### Data provided

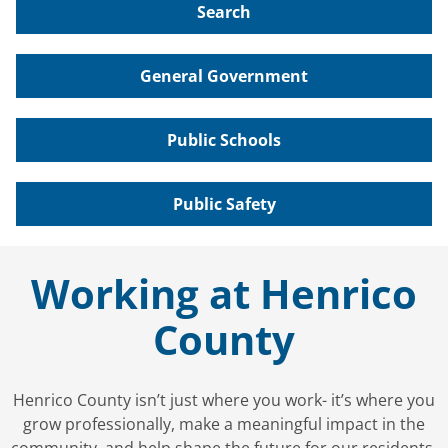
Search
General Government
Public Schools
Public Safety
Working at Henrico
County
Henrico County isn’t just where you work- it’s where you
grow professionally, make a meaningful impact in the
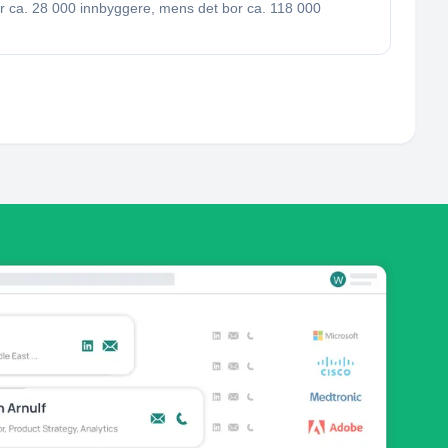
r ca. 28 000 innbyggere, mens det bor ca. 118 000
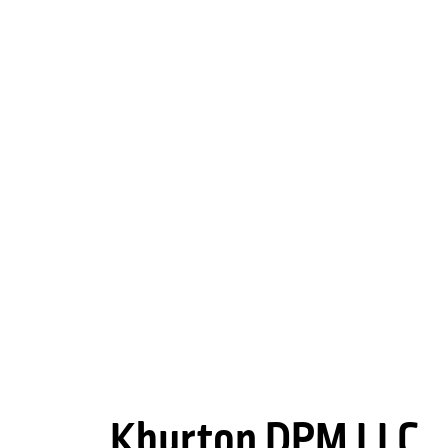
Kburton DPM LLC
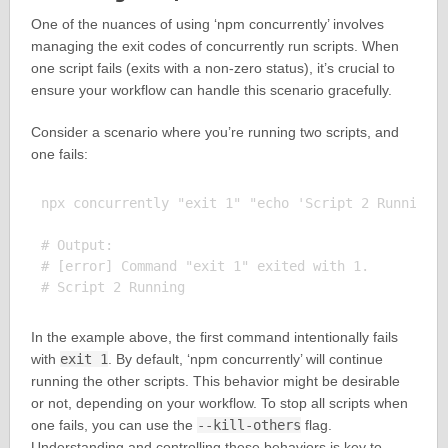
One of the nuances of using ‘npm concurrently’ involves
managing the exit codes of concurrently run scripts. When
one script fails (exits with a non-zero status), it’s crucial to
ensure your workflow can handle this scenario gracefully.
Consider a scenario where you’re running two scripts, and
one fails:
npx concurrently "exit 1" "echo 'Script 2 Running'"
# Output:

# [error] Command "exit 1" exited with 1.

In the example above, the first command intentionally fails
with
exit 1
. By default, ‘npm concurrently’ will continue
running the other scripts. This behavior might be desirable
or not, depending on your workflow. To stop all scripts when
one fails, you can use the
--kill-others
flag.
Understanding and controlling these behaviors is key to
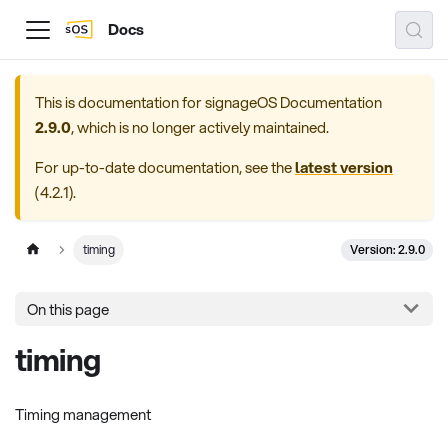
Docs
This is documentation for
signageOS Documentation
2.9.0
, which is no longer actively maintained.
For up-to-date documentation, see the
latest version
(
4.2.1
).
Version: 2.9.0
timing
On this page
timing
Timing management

* * *

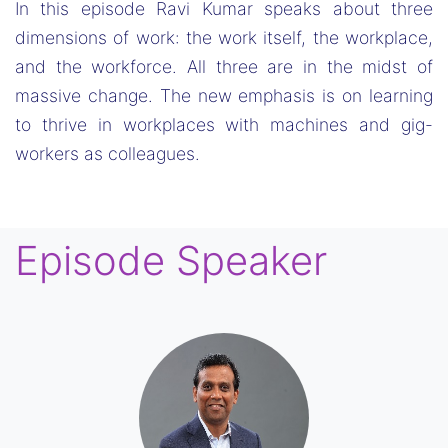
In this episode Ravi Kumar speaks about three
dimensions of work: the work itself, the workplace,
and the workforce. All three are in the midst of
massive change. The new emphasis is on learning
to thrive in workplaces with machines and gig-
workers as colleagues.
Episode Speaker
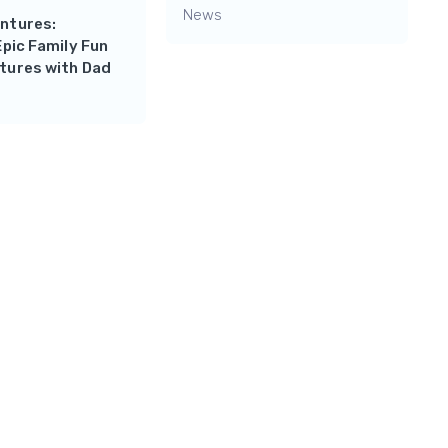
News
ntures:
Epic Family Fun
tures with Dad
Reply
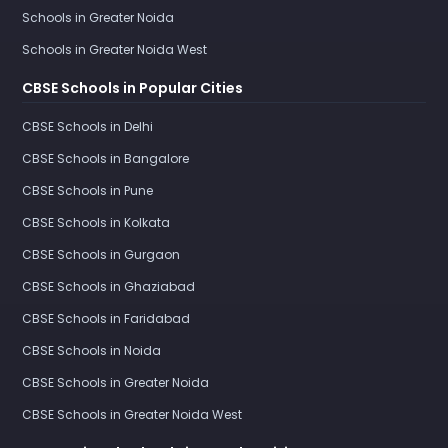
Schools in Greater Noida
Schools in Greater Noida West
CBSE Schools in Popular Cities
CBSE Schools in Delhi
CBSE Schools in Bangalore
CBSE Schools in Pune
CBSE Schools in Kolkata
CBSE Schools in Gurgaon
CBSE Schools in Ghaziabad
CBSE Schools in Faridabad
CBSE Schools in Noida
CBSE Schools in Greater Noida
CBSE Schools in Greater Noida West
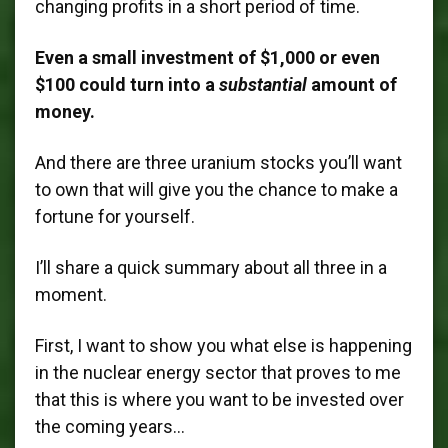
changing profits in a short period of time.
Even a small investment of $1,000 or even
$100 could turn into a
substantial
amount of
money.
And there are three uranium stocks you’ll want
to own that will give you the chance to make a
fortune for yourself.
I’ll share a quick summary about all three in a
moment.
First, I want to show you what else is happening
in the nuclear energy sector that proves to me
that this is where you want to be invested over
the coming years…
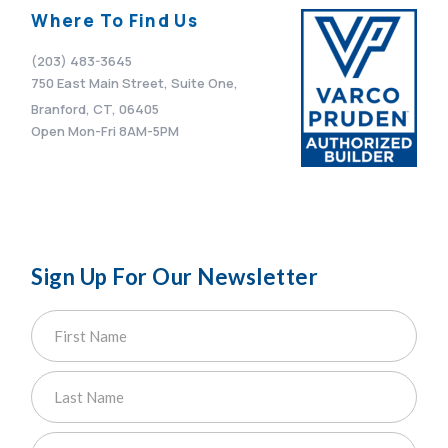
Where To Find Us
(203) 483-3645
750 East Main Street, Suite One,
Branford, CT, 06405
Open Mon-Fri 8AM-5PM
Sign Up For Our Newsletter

### Work to be completed
Starting at the line containing "Where To Find Us" and ending at the line containing "Sign Up For Our Newsletter", lay out those lines of the listing as a JSON list of strings, one per line, with blank lines left out.

### Answer to the exercise
[
  "Where To Find Us",
  "(203) 483-3645",
  "750 East Main Street, Suite One,",
  "Branford, CT, 06405",
  "Open Mon-Fri 8AM-5PM",
  "Sign Up For Our Newsletter"
]